▶ WHAT TO PRODUCE: Please set down exactly the lines of the listing below from the line containing "Draw the connected" through the line containing "In xy, outline", both lines included, leaving out all other lines.

▶ SUPPLIED MATERIAL:
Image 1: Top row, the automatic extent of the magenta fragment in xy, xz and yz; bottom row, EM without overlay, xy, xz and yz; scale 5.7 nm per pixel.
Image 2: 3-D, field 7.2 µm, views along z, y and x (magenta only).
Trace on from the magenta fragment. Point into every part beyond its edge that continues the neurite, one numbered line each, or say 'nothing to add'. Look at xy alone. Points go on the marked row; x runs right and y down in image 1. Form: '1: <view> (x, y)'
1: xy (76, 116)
* * *
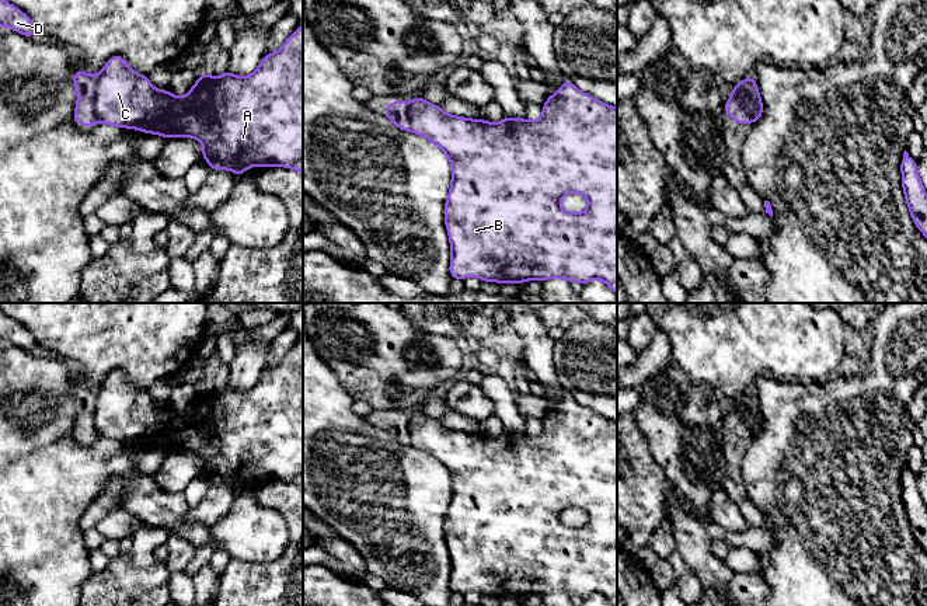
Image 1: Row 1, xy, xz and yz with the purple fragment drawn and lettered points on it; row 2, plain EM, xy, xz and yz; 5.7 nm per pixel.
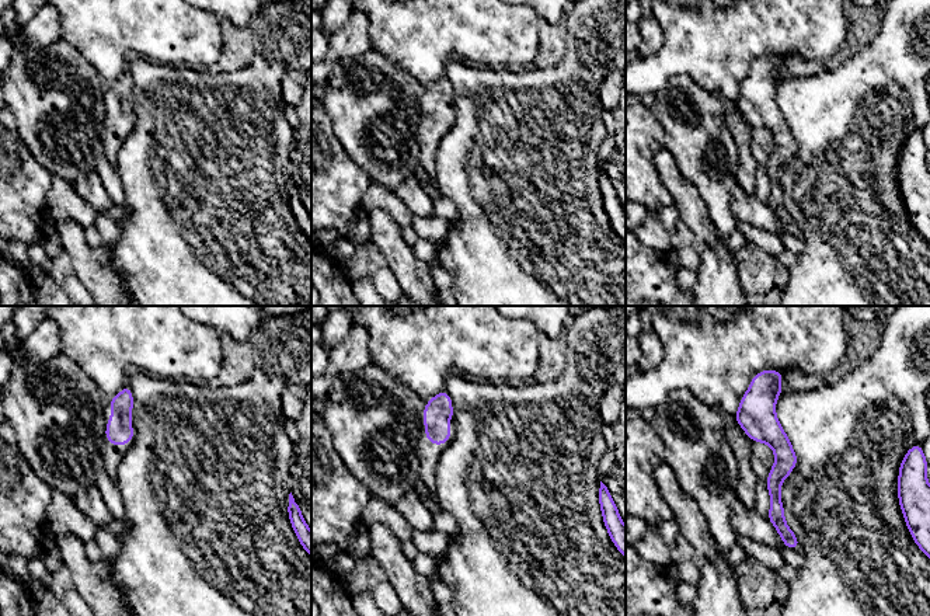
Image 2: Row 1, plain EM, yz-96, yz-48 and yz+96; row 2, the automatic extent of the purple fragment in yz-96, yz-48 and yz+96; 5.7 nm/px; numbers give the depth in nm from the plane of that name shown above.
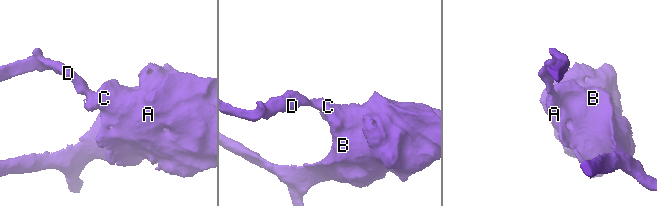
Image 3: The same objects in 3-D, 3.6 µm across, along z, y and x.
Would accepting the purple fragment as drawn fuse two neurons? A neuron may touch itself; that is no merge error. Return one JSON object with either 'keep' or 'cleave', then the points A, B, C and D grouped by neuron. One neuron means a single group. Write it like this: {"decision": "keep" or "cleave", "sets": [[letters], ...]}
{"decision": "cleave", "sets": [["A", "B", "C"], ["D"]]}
* * *
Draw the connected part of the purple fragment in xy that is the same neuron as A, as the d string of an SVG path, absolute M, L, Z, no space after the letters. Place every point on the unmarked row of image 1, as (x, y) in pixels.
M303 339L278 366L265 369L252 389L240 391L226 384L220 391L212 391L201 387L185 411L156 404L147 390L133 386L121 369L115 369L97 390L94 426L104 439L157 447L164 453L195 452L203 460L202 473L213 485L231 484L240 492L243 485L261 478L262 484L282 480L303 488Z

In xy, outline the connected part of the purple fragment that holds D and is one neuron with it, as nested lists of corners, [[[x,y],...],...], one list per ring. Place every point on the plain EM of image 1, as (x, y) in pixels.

▶ ANSWER BELOW:
Draw the connected part of the purple fragment in xy that is the same neuron as A, as the d string of an SVG path, absolute M, L, Z, no space after the letters. Place every point on the unmarked row of image 1, as (x, y) in pixels.
M303 339L278 366L265 369L252 389L240 391L226 384L220 391L212 391L201 387L185 411L156 404L147 390L133 386L121 369L115 369L97 390L94 426L104 439L157 447L164 453L195 452L203 460L202 473L213 485L231 484L240 492L243 485L261 478L262 484L282 480L303 488Z

In xy, outline the connected part of the purple fragment that holds D and is one neuron with it, as nested lists of corners, [[[x,y],...],...], one list per ring. Place every point on the plain EM of image 1, as (x, y) in pixels.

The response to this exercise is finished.